AgentFactory: Towards Automated Agentic System Design and Optimization
摘要
Large Language Models (LLMs) have demonstrated remarkable capabilities as powerful components in agentic systems, enabling sophisticated reasoning and complex task execution. However, current approaches to manually designing and optimizing agentic systems heavily rely on manual effort, limiting their adaptability and scalability. Recent work has explored the automated optimization of workflow designs. However, these approaches often overlook the crucial role of model capabilities and focus on single performance metrics, failing to address real-world deployment constraints. In this paper, we present AgentFactory, a framework that jointly optimizes both foundation models and workflow structures in agentic systems while considering multiple objectives including performance, cost, and efficiency.

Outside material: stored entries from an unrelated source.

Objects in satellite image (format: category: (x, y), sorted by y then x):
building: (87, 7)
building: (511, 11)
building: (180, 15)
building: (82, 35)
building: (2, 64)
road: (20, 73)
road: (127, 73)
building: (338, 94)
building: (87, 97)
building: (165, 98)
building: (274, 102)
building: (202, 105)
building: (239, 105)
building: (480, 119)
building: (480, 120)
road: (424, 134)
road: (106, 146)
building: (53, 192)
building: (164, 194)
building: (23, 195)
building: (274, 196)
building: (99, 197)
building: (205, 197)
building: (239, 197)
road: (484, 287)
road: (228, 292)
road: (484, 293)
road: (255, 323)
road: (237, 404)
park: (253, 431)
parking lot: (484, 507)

AgentFactory leverages advanced LLMs as optimizers to navigate the vast search space of possible configurations, employing a three-stage optimization pipeline to automatically discover effective combinations of fine-tuned models and optimized workflows. Through an iterative optimization process, our framework systematically explores and evaluates different agentic system designs, adapting to task-specific requirements while maintaining operational efficiency. We evaluate AgentFactory across eight benchmarks spanning five domains, including general reasoning, coding, mathematics, medicine, and finance. Our experiments demonstrate that AgentFactory consistently outperforms both manually designed methods and existing automated approaches, achieving an average improvement of 9.1% across all benchmarks, with particularly significant gains in domain-specific tasks (19.6% on MedQA and 18.7% on FinEval). These results establish AgentFactory as a promising approach for developing more capable and efficient agentic systems through automated optimization.